I don’t see an obvious problems with your class, you might want to switch out
the following:
catch (IOException ioe)
{
ioe.printStackTrace();
}
and replace it with:
catch (IOException e)
{
throw new RuntimeException(e)
}
so that at least you’re not silently consuming exceptions - just in case.
I presume your using the same test PDF file, etc?
-- John
On 25 Jul 2014, at 13:48, Aaron Hartman <[email protected]> wrote:
> John,
> I’m on it (tracking it down). I didn’t make any changes to anything related
> to what PDFBox was doing I didn’t think; but of course could be wrong.
>
> My first instinct was to download the new 1.8.6 (was using 1.8.5) but I get
> the same result.
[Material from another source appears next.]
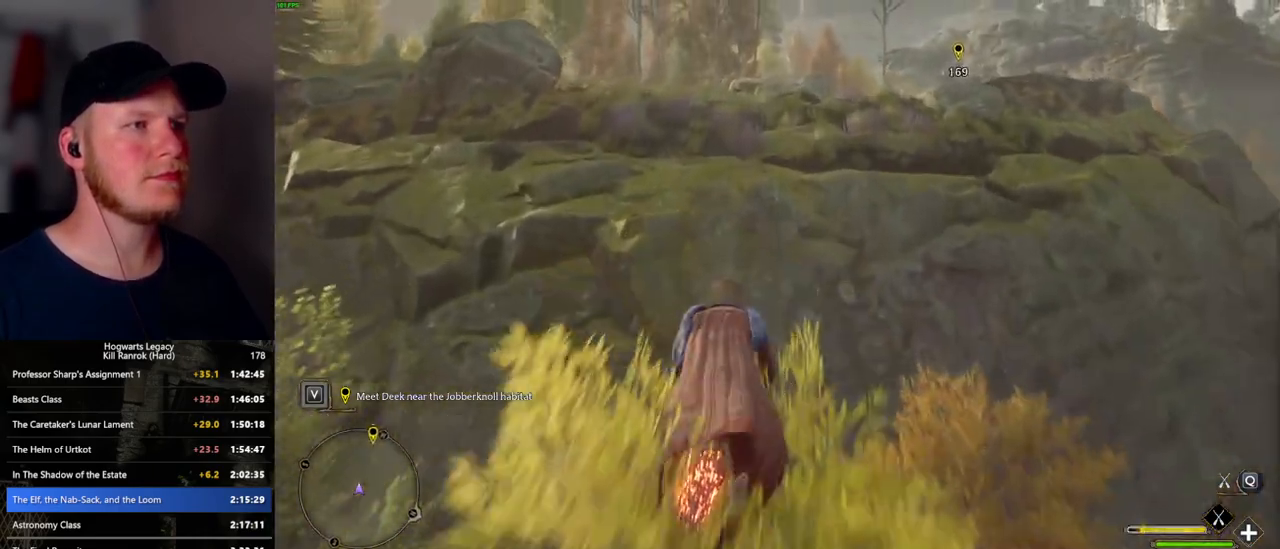
{"keys": ["space", "w"], "mouse": ["left"], "events": [[200, "space", "up"], [367, "space", "down"]]}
I am currently looking at the other extended TextStripper
> classes for some insight - but given that this stripper was working
> previously I’m not sure what outside of this class could be affecting its
> result.
>
> I have attached my extended class in a text document. If there is anything
> glaring within there please let me know - I am going to start tracing the
> usage paths to that class.
>
>
> Thanks!
>
> -Aaron
> <Stripper.txt>
>
> On Jul 25, 2014, at 2:33 PM, John Hewson <[email protected]> wrote:
>
>> Hi Aaron
>>
>> You’re probably going to have to track down the change that caused your
>> code to stop functioning, are you working against the 2.0 trunk? There have
>> been a number of changes recently which affect graphics state and text
>> extraction.
>>
>> If you are working against the trunk then try checking out the latest version
>> and setting a conditional breakpoint where you expect the red colour in
>> processTextPosition and see if it gets hit: if not then it could be a new bug
>> in PDFBox or some internal quirk of how you’re detecting red, in which case
>> you might want to share the relevant line(s) of code.
>>
>> Cheers
>>
>> -- John
>>
>> On 25 Jul 2014, at 13:15, -A <[email protected]> wrote:
>>
>>> Hi again, everyone-
>>>
>>> Finishing up this program I am working on and heading back to the testing
>>> phase - and suddenly my program is not detecting red text within PDF's. The
>>> old method was just to override the TextStripper class and implement a
>>> containsRed method that basically loops through every page and processes
>>> the stream. I over-rode the processTextPosition method to check for Red
>>> stroking colors at the given position.
>>>
>>> This was working. I had to also use a plain TextStripper class as my
>>> extended version for some reason would error out getting all of the text
>>> from the file. Just wanted to give some background that in my PDF class
>>> that I created I am using two TextStrippers (thought they may be
>>> conflicting). One to get all of the text, the other to see if there is red
>>> within the text.
>>>
>>> I am trying to debug this but I have stepped through the entire files text
>>> position to some actual red text - and it just shows up in the IDE as
>>> System Grey, I believe (or some variant of that).
>>>
>>> It is perfectly plausible that I changed something inadvertently - but by
>>> chance would any of you have any clue as to why it may not be seeing the
>>> red text now?
>>>
>>>
>>> Thank you for your guys' time!
>>>
>>> Sincerely,
>>> Aaron
>>>
>>>
>>> P.S. If John Hewson ends up responding to this feel free to write me
>>> directly if it is more convenient.
>>
>